*** Text shown Section Begins ***

We have all heard about how HotSpot is really good at dealing with short-lived objects (both allocation and GC), but the truth is that object allocation is still pretty costly when compared to operations like addition or multiplication. Allocating an object for each step of an iteration over a large collection to make a simple computation might sound like the kind of thing no-one would ever do, but it’s actually quite common in languages like Scala (as described in a previous post). In Java-land, if you use the Function class from Google Collections with primitive wrappers, the same issue may occur. There are many JVM improvements that could help depending on the specific case (generic specialisation, value types, fixnums to name a few), but it’s unclear if/when we’ll get them.
So, what about that title? Escape analysis was introduced during Java 6, but the information gathered was only used for lock elision. However, this information can also be used for other interesting optimisations like scalar replacement and stack allocation. There have been doubts about the benefits of stack allocation (discussed in the comments) so the focus has been on scalar replacement so that the object is never in memory. At least that’s the theory.
Edward Lee started a couple of threads in the Hotspot-dev mailing list about scalar replacement here and here which reminded me to do some experiments. Note that this feature is still in development so the results posted here are preliminary and not indicative of how it will perform once it’s final. Still, it’s interesting to see how well it works at this time. I picked the latest JDK7 build (build 41) and ran a few tests with the following arguments passed to java “-XX:MaxPermSize=256m -Xms128m -Xmx3328m -server -XX:+UseConcMarkSweepGC” and either XX:-DoEscapeAnalysis or XX:+DoEscapeAnalysis.
I started by choosing the simplest test possible. Note that either testSimpleAllocation or testNoAllocation would be commented out.
class C(val a: Int, val b: Int) object Test { def main(args: Array[String]) { for (i <- 1 to 10) testSimpleAllocation() //for (i <- 1 to 10) testNoAllocation() } def testSimpleAllocation() = { System.gc() var time = System.currentTimeMillis; var i = 0 var sum = 0 while (i < 1000000000) { sum += baz(new C(i + 1, i + 2)) i += 1 } println(sum) println(System.currentTimeMillis - time) } def testNoAllocation() = { System.gc() var time = System.currentTimeMillis; var i = 0 var sum = 0 while (i < 1000000000) { sum += baz(i + 1, i + 2) i += 1 } println(sum) println(System.currentTimeMillis - time) } def baz(a: Int, b: Int): Int = a + b def baz(c: C): Int = c.a + c.b }
The result were:
testNoAllocation: 403
testSimpleAllocation with EA: 1006
testSimpleAllocation without EA: 9190
As we can see, escape analysis has a tremendous effect and the method finishes in 11% of the time taken with it disabled. However, the version with no allocation is still substantially faster.

*** Text shown Section Ends ***
*** Extracted entries Section Begins ***

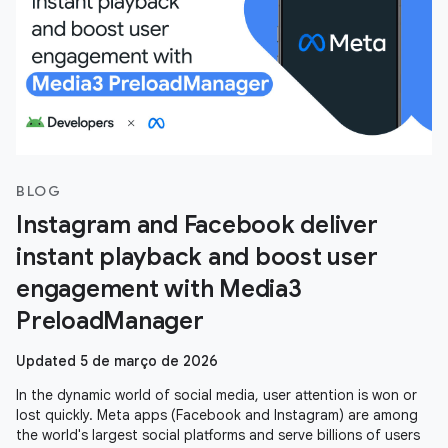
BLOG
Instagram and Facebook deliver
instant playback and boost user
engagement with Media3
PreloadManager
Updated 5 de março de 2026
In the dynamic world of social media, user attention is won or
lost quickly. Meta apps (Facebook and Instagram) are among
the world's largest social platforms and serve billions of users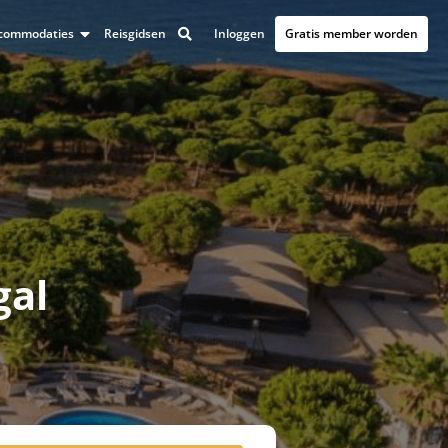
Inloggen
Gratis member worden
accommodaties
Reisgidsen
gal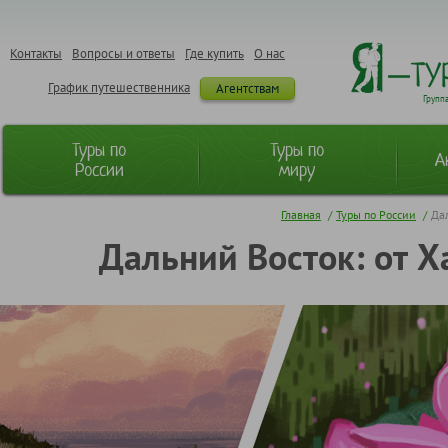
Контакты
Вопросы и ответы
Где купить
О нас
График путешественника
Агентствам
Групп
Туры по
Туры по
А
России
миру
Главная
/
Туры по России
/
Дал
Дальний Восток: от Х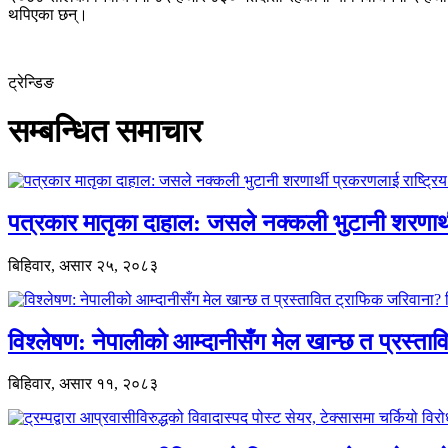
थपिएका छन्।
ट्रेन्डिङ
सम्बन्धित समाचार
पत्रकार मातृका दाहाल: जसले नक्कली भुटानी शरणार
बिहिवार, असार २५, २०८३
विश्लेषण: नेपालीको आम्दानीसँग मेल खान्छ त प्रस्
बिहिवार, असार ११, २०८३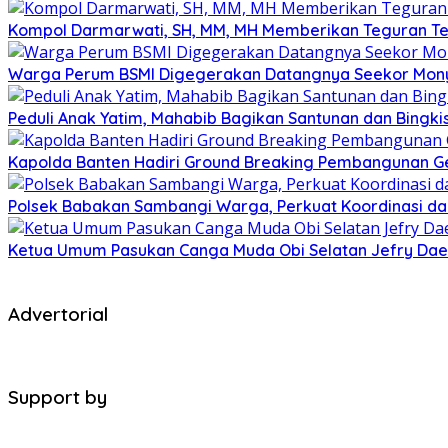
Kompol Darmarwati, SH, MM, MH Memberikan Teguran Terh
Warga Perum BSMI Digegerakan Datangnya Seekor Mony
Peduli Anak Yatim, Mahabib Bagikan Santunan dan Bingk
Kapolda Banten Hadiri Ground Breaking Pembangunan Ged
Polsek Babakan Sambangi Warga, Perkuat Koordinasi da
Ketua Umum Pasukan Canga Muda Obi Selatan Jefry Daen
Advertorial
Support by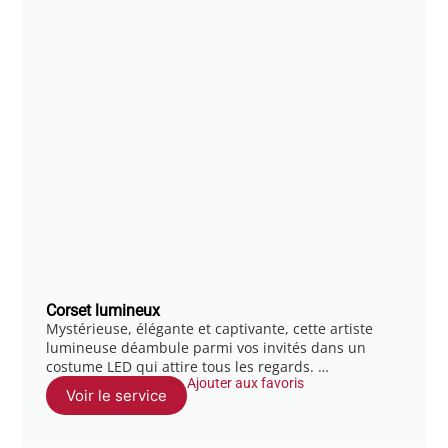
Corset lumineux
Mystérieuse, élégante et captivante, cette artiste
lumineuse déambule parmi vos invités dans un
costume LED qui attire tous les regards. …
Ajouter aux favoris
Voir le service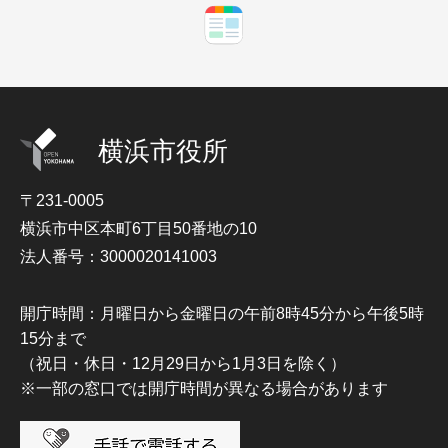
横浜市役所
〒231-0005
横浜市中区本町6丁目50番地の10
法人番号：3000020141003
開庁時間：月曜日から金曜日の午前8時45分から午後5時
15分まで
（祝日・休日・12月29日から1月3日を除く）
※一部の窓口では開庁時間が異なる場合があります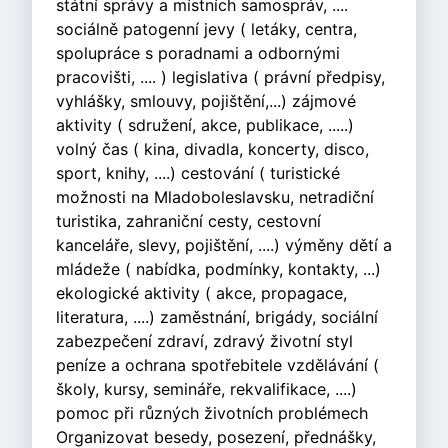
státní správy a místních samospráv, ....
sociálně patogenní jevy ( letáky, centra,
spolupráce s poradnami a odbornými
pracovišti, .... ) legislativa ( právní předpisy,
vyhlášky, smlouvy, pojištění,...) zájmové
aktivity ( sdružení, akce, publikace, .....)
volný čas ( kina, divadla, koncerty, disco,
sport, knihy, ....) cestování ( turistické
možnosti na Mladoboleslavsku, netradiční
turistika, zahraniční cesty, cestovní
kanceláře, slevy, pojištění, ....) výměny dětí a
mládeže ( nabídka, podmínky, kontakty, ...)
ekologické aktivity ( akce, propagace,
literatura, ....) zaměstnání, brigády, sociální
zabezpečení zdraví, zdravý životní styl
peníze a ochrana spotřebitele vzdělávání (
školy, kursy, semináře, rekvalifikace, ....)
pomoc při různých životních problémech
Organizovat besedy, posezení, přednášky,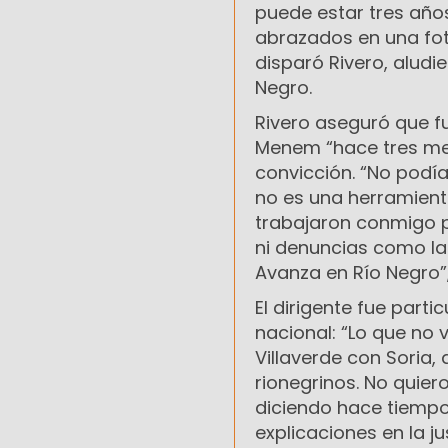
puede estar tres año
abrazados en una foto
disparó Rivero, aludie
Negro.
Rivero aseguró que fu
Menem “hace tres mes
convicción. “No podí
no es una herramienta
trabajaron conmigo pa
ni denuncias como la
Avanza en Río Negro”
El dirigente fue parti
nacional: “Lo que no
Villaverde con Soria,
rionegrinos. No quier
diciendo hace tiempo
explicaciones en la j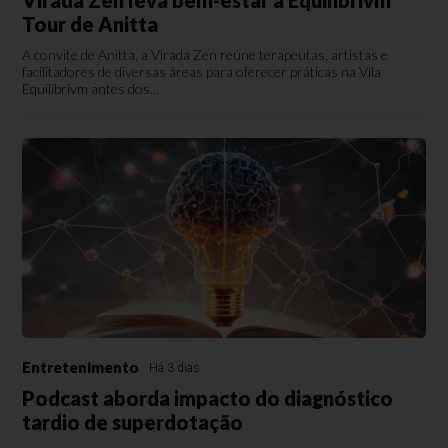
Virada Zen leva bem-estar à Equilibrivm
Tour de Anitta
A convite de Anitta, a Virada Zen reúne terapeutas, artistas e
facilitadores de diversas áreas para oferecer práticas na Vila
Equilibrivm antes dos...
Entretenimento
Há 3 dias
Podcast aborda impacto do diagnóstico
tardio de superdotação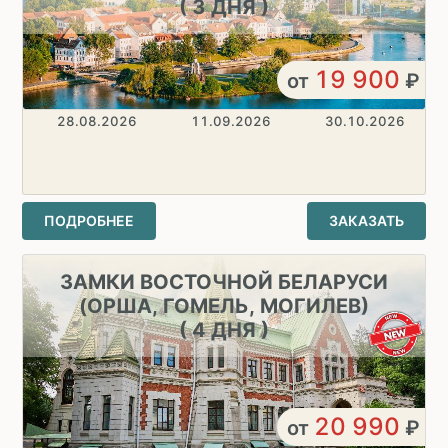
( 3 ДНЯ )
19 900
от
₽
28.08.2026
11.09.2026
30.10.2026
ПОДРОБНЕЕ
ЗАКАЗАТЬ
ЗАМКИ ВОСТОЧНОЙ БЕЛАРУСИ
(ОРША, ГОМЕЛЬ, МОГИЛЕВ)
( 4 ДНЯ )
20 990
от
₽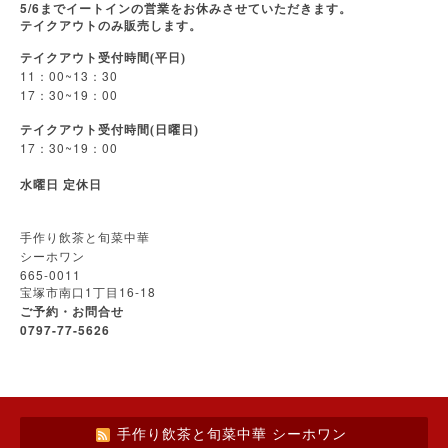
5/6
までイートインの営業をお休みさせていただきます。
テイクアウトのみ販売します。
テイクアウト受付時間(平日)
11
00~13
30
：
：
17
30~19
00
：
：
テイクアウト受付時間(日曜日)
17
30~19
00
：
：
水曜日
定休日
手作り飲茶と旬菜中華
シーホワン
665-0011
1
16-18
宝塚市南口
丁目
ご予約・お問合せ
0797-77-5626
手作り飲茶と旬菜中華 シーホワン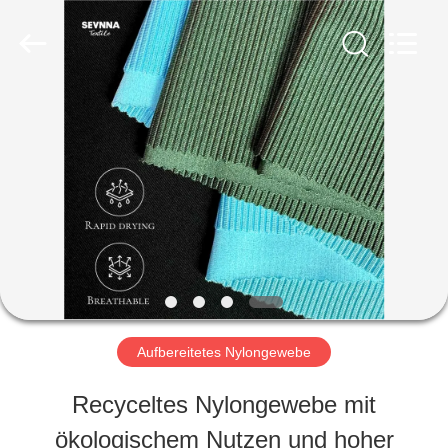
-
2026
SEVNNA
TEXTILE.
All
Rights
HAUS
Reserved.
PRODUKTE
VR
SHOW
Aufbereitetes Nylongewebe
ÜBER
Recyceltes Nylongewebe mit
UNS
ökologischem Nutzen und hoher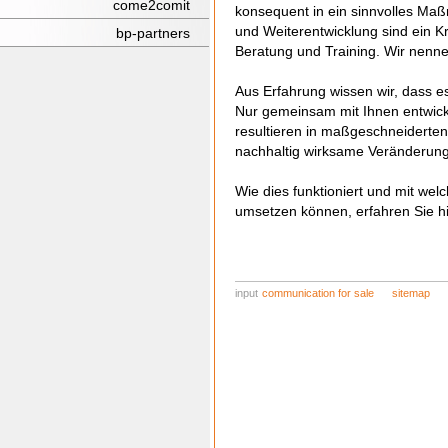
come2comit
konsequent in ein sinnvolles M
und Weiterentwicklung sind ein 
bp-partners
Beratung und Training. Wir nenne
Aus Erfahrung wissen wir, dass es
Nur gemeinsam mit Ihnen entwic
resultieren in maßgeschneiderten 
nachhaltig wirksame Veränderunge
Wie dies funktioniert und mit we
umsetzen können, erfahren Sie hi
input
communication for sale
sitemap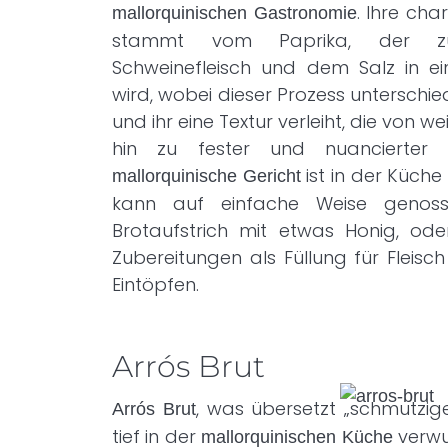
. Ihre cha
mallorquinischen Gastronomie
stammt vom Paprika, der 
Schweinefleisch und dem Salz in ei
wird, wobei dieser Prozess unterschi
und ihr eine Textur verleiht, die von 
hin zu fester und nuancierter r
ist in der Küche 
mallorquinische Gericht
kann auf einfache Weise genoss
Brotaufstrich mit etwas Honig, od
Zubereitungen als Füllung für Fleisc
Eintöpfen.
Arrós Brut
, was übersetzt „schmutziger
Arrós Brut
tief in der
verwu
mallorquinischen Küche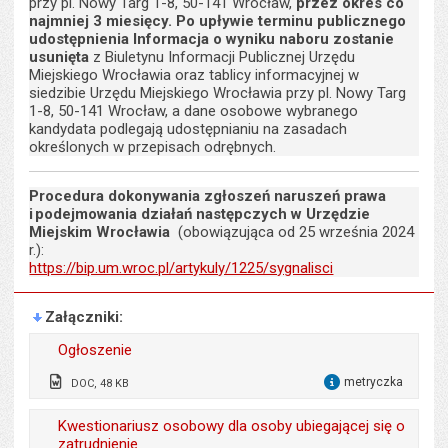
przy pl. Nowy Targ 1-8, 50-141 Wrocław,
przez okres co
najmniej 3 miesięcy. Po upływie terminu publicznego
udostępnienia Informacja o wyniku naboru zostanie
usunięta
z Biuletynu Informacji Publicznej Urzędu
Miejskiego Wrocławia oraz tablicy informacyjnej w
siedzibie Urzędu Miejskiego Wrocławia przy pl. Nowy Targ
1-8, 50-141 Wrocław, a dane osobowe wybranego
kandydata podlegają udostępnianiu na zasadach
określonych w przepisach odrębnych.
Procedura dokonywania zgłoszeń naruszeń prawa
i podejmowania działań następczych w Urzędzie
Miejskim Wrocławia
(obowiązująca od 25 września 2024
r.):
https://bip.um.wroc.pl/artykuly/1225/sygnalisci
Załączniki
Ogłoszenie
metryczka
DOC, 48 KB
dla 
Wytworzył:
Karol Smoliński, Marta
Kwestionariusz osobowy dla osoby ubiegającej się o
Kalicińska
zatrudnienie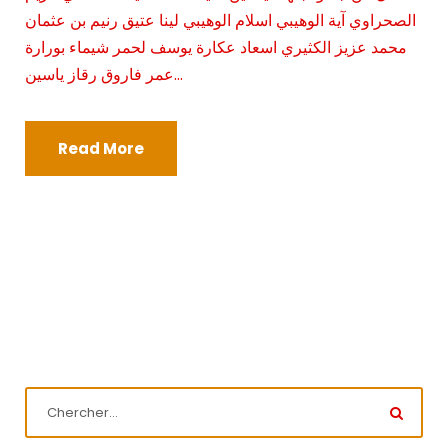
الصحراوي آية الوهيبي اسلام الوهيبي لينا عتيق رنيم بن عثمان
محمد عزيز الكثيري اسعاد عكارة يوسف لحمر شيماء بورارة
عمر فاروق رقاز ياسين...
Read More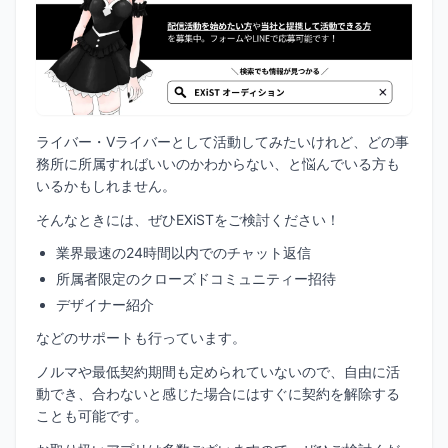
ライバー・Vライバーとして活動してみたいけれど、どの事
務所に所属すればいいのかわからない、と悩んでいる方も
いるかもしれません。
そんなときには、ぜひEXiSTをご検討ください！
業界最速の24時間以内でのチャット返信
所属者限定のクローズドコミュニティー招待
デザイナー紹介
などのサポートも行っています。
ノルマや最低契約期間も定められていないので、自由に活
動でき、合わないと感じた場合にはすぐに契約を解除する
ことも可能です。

*** Extracted entries Section Ends ***

Decide whether each statement agrees with the text on escape analysis. Answer yes or no, and quote the words of the text that decide it.
1. When escape analysis was introduced, its information was used only for lock elision.
2. The tests were run on build 41 of JDK7.
3. With escape analysis enabled, the allocating version ran as fast as the version with no allocation.
The records are separate material and have no connection to the text on escape analysis.

1. Yes: "the information gathered was only used for lock elision."
2. Yes: "I picked the latest JDK7 build (build 41)"
3. No: "However, the version with no allocation is still substantially faster."